For their part, the race of Angels feel acute pain at any new change, "like the snap of a whip infinitely long" - starting from the very moment when they felt themselves come into being "Oldest of the Old Races, though the last which the Otherhood's changes brought into being". They know their future, too - unbearably, they know that the rate of random changes will become worse and worse, and that this world, which they love, is doomed to "sicken and fail". Therefore, they charge the President pro tem to "put out this world like a light". He must go back, prevent Winterset (who is himself) from killing Rhodes - and thereby annul the Otherhood, destroy this alternate history which the Otherhood brought into being, and restore the "true" Original Situation. Crying bitterly, the President sees no choice but to do it.

Meanwhile, a younger Winterset has arrived in 1893 Capetown and has no difficulty in gaining the trust of Cecil Rhodes, as he exactly fits the type of young man Rhodes likes to have about him (which is why the Otherhood chose Winterset for the job). But at the moment of opportunity - when Rhodes trustingly turns his back in the night, and Winterset could shoot him and make good his escape - Winterset fails to pull the trigger, due to some kind of an outside interference. (Winterset dimly remembers an apparition appearing during his sleep - evidently the older Winterset/President pro tem using some kind of future-hypnosis). Winterset's failure to act has immediate, far-reaching and irreversible results: Rhodes survives, the Otherhood is therefore never formed, and there is no backup team with a time-machine to take Winterset back to the future - indeed, the future he came from no longer exists. Winterset is trapped in the past, enters the service of Rhodes and witnesses first-hand the ugly and brutal side of Rhodes's independent colony-building - very far from Winterset's idea of the British Empire in which he grew up. Later on, Winterset can only watch helplessly as "The Original Situation" reasserts itself, the world is convulsed by two World Wars and the second one is followed by the breakup of the British Empire.

In the final chapter, Winterset, a young man, now living in the "true" twentieth century history, enters the Colonial Service though it is a doomed institution with the Empire's colonies being ceaded to new independent nations in Africa. He meets his older self in 1956 in Africa and learns of the truth of time-travel. He helps his older self to escape from Africa amid the chaos, and returns to London, where the story ends with their last meeting many years later.

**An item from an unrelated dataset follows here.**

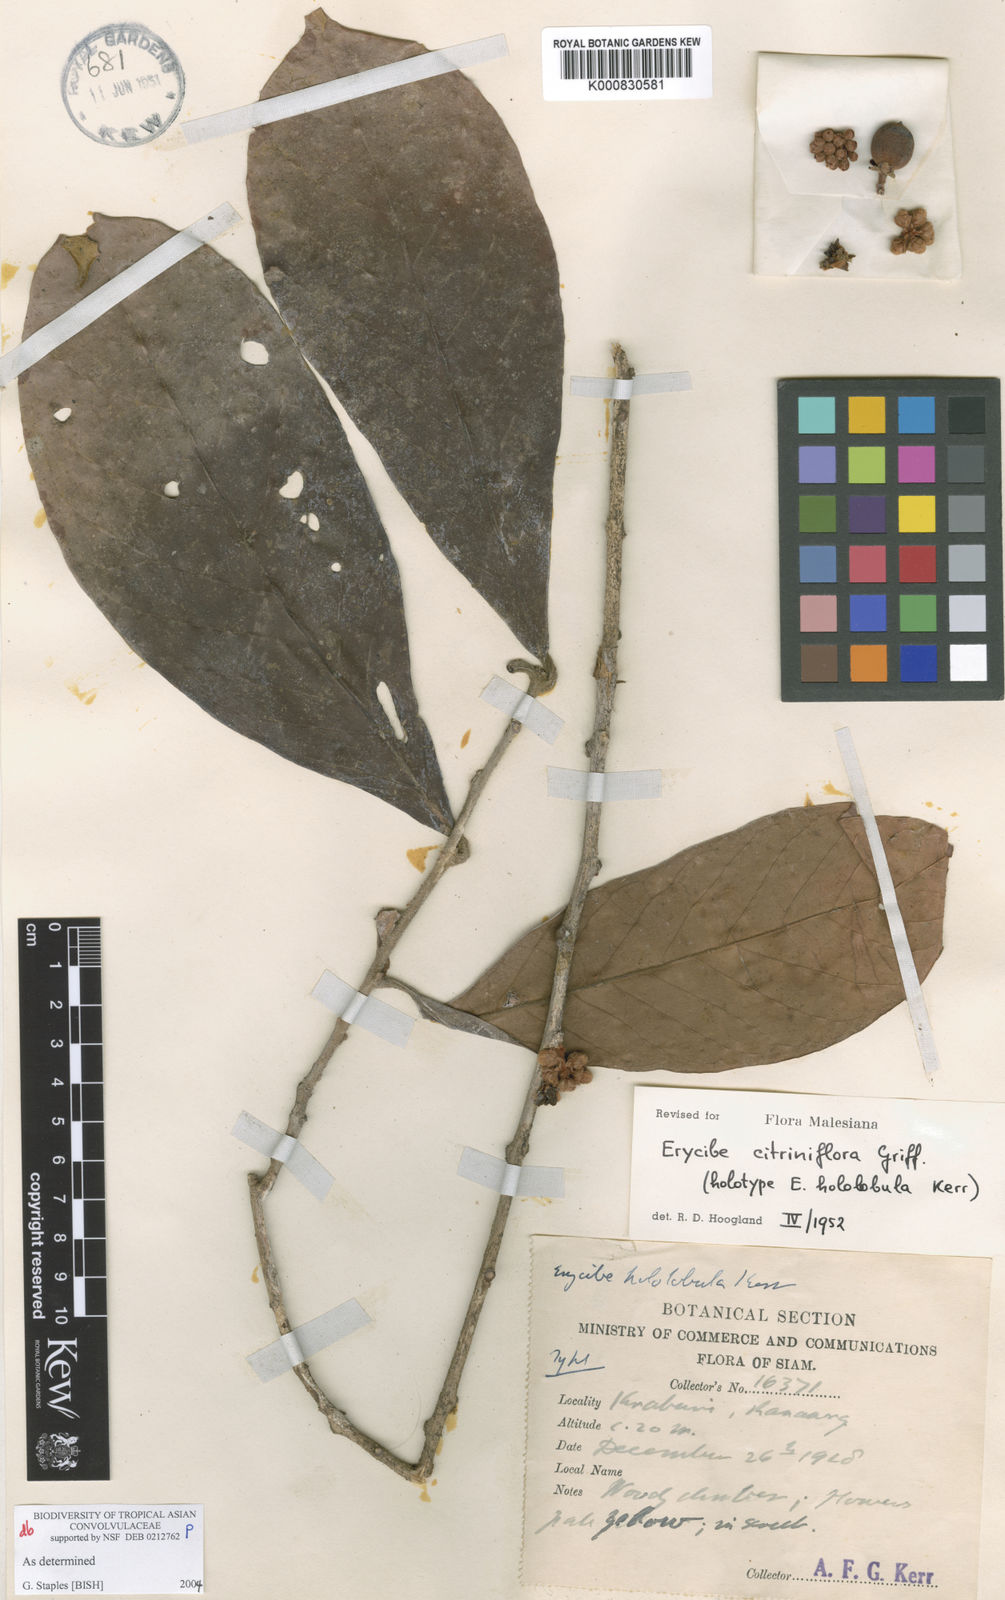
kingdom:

Winterset notes in the Times newspaper "the sale of the single known example of the 1856 magenta British Guiana" stamp, known to have been owned in 1956 by the Otherhood, and Winterset states that he realises that time-travel means that all the narrative sequence of his story is still vulnerable to being re-written by time-travel.

Analysis

As noted[2] by critic Susan Young:

'Great Work of Time' has the same basic outline as Isaac Asimov's The End of Eternity - i.e. a secret society of well-meaning time travelers bent on remodeling history, and a young man recruited into the society in order to make a specific change that would bring this society itself into being. The details of what the time travelers do and where in time they operate are much different from those in Asimov's book. However, in both books, the society's operations come to a halt through the influence of people from the future, because the society's actions endanger the existence of the future.

Publication history

  • Novelty: Four Stories, 1989
  • The Great Work of Time, 1992, publisher: Spectra, ISBN 0-553-29319-2
  • Novelties & Souvenirs: Collected Short Fiction, 2004, publisher: Harper Perennial, ISBN 978-0-380-73106-0 [3]
  • A Science Fiction Omnibus, 2007, edited by Brian Aldiss, publisher: Penguin books, ISBN 978-0-14-118892-8

Awards

The story won the World Fantasy Award for Best Novella in 1990.[4]

References

  1. Horatian Ode upon Cromwell's Return from Ireland. A. Marvell. The Golden Treasury
  2. "Susan F. Young", "Well-Meaning Do-Gooders and Time-Travel Paradoxes" in Edward Bell (ed.) The Sociology of Science Fiction
  3. fantasicfiction.co.uk accessed: 3 October 2008
  4. World Fantasy Convention. "Award Winners and Nominees". Archived from the original on 1 December 2010. Retrieved 4 February 2011.